The much anticipated profit taking in Lagos finally occurred last week after a rather stellar run with Banks (-7.23%) and consumers (-7.05%) put severe pressure on the market as the ASI closed the week -5.85% lower. The move lower was on very solid volume with Financials accounting for 46% of activity on the week. PZ Cussons (-15.06%), Guaranty Trust Bank (-11.67%) and Nigerian Breweries (-11.51%) were amongst the biggest losers for the week. From an activity point of view there was a massive cross in Dangote Cement last week Monday with 257m shares changing hands at a substantial discount to where the counter was trading on the market in a pre-arranged deal. It will be interesting to see if the sell-off continues this week, but one does however get the feeling that last week was a bit overdone and it would not be surprising to see some buying interesting coming in at these lower levels.

Kenya:

The Kenyan market extended its losses last week with the NSE 20 Index falling 3.1% as large caps came under increasing pressure while turnover fell 47% to $30.96m as foreign investor inflows fell 61.9%. Safcom was the most active counter in Nairobi, accounting for 19% of volume while the teleco closed the week 2.8% lower at KES 7.00. Banking stocks KNCB and EQBNK were the major drags on the market, falling 6.7% and 7.2% respectively while EABL also dragged the index lower, falling 8.1% to KES 340. BAT however managed to buck the trend and gain 5.7% to close at KES 577 on the back of foreign cross.
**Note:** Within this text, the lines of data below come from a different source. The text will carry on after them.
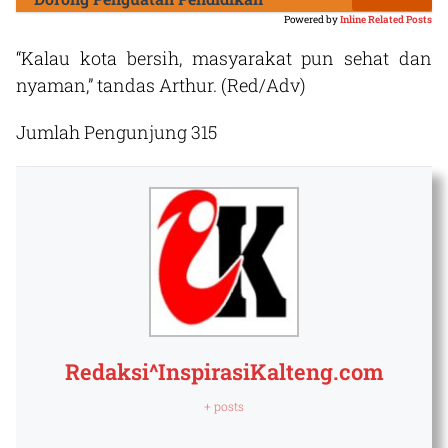
Powered by
Inline Related Posts
“Kalau kota bersih, masyarakat pun sehat dan
nyaman,” tandas Arthur. (Red/Adv)
Jumlah Pengunjung
315
Redaksi^InspirasiKalteng.com
+ posts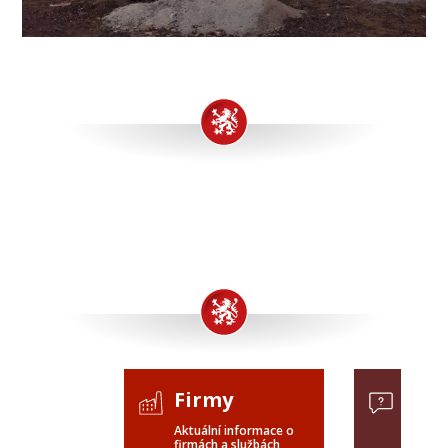
Firmy
Pop
Aktuální informace o
Poptávk
firmách a službách
celého 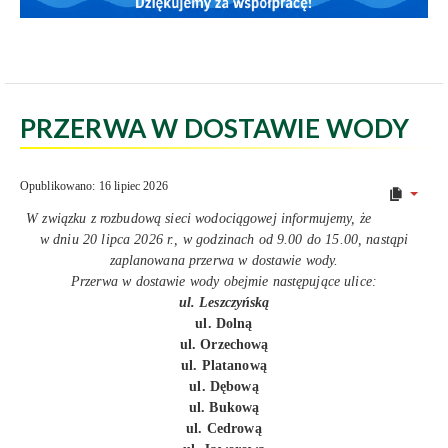
PRZERWA W DOSTAWIE WODY
Opublikowano: 16 lipiec 2026
W związku z rozbudową sieci wodociągowej informujemy, że
w dniu 20 lipca 2026 r., w godzinach od 9.00 do 15.00, nastąpi
zaplanowana przerwa w dostawie wody.
Przerwa w dostawie wody obejmie następujące ulice:
ul. Leszczyńską
ul. Dolną
ul. Orzechową
ul. Platanową
ul. Dębową
ul. Bukową
ul. Cedrową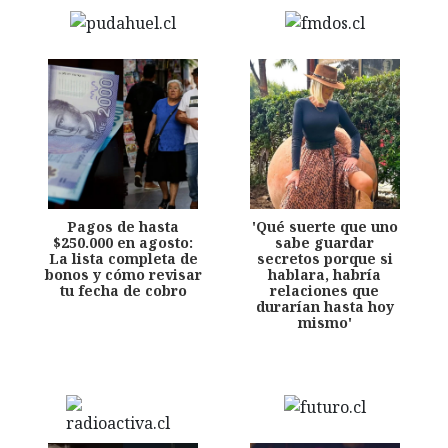
Pagos de hasta
'Qué suerte que uno
$250.000 en agosto:
sabe guardar
La lista completa de
secretos porque si
bonos y cómo revisar
hablara, habría
tu fecha de cobro
relaciones que
durarían hasta hoy
mismo'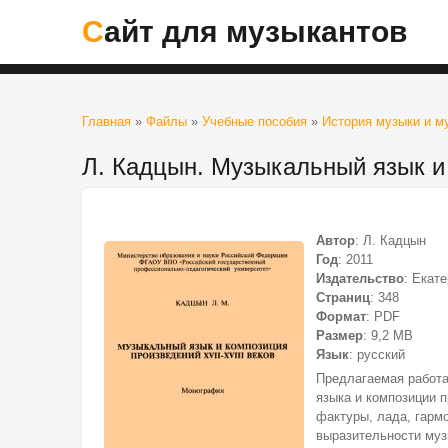
Сайт для музыкантов
Главная
»
Файлы
»
Учебные пособия
»
История музыки и 
Л. Кадцын. Музыкальный язык и 
Автор
: Л. Кадцын
Год
: 2011
Издательство
: Екат
Страниц
: 348
Формат
: PDF
Размер
: 9,2 МВ
Язык
: русский
Предлагаемая работа
языка и композиции 
фактуры, лада, гарм
выразительности муз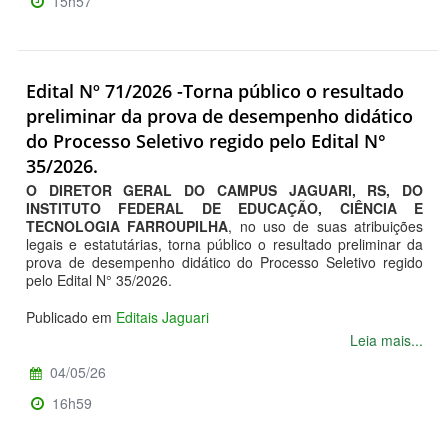
15h57
Edital Nº 71/2026 -Torna público o resultado
preliminar da prova de desempenho didático
do Processo Seletivo regido pelo Edital N°
35/2026.
O DIRETOR GERAL DO CAMPUS JAGUARI, RS, DO
INSTITUTO FEDERAL DE EDUCAÇÃO, CIÊNCIA E
TECNOLOGIA FARROUPILHA
, no uso de suas atribuições
legais e estatutárias, torna público o resultado preliminar da
prova de desempenho didático do Processo Seletivo regido
pelo Edital N° 35/2026.
Publicado em
Editais Jaguari
Leia mais...
04/05/26
16h59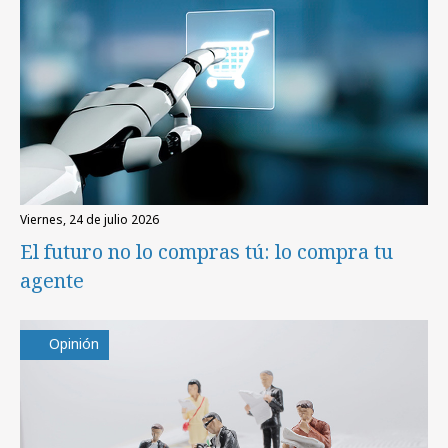
viernes, 24 de julio 2026
El futuro no lo compras tú: lo compra tu
agente
Opinión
Kenya Airways reported FY 2013 results which saw a loss of KES 7.9bn compared to a profit of KES 1.7bn a year earlier. The national treasury presented its budget last week and estimated that 2013 growth would be 5.8% and rising to over 7% in the medium term.

Mauritius:

The Mauritian market closed the week lower with the Semdex falling 0.50% to close at 1,926.17. MCB was the major drag on the index with the banking giant falling 3.1% to close at 189.00 closed flat at 1.04. Air Mauritius released FY 2013 results which saw a loss of EUR 2.5m and announced that management is confident that the national airline will return to profits in the next financial year.